Investigating the tribological behavior of bioinspired surfaces in agro-waste and alumina reinforced AA6063 matrix composites
Festus Ben, Peter Apata Olubambi
Abstract
The tribological behavior of three bioinspired (BI) agro-waste ashes—bean pod ash (BPA), cassava peel ash (CPA), and coconut husk ash (CHA)—integrated as reinforcements in an alumina-reinforced AA6063 matrix hybrid and monolithic composite was investigated. Studies utilizing agro-wastes for bioinspired surfaces are limited despite these wastes posing significant environmental challenges. Consequently, there has been a growing effort to valorize these residues for sustainable engineering applications. This study uses a two-step stir-casting methodology to engineer bioinspired materials with lightweight properties, exceptional hardness, and wear-resistant characteristics. Microstructural investigations revealed a homogeneous distribution of natural and synthetic reinforcements within the AA6063 matrix. Lightweight AMCs were successfully fabricated, exhibiting densities ranging from 2.57 to 2.74 g/cm³ and hardness values between 81.28 and 107.47 BHN. The average surface roughness of these composites varied from 2.4 to 3.4 μm, with ANOVA tests confirming a statistically significant difference (p < 0.005).

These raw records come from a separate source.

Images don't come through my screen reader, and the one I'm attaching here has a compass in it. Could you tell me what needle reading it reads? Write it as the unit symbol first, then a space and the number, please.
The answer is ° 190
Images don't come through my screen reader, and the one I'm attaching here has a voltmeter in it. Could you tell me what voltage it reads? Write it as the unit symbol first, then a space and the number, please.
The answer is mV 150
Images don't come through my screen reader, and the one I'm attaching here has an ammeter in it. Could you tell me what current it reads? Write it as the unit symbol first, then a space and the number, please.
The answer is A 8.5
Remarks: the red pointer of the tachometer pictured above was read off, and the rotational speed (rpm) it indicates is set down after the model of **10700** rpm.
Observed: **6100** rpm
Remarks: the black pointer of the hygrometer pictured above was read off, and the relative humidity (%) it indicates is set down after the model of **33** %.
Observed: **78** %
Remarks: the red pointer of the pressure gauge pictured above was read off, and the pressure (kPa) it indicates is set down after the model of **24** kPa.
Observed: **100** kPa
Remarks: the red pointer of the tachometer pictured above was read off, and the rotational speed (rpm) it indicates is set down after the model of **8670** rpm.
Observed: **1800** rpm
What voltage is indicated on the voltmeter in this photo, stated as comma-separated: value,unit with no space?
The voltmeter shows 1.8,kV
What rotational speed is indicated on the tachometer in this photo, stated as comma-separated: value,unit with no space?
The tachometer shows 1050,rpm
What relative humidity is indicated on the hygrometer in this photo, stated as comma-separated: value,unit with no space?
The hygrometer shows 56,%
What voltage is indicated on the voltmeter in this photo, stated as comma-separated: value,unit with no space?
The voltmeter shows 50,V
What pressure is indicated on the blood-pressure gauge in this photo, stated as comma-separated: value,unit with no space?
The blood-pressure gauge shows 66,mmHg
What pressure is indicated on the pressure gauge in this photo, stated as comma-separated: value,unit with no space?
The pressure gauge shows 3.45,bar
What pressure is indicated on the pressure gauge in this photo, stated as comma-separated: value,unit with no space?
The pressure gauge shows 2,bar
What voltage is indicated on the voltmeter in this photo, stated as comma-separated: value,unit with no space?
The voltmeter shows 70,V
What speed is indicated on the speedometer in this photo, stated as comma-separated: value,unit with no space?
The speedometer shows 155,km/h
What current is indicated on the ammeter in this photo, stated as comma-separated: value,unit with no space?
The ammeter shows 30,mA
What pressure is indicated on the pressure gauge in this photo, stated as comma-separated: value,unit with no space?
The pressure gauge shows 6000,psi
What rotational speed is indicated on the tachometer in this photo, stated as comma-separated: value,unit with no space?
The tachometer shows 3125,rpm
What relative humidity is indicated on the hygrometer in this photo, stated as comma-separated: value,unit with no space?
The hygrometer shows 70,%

Wear rates and the coefficient of friction were observed to range from 2.52 x 10 −3 to 5.50 x 10 −3 mm³/m and 0.2476 to 0.5403, respectively. Reinforcing the AA6063 alloy with bioinspired agro-wastes significantly enhanced the hardness and tribological performance of the as-cast BI-AMCs. Notably, the wear rates and friction coefficients were significantly reduced, with the monolithic BI-AMCs demonstrating superior results. Furthermore, adding bioinspired agro-wastes, such as BPA, CPA, and CHA, improved the surface texture of AA6063 more effectively than Al 2 O 3 , leading to slightly smoother surfaces. These nuanced bioinspired tribological behaviors present opportunities for tailored load-bearing and aesthetic applications derived from agro-waste-based composites. This study advances our understanding of bioinspired tribological phenomena and paves the way for the development of innovative materials with diverse applications and enhanced performance.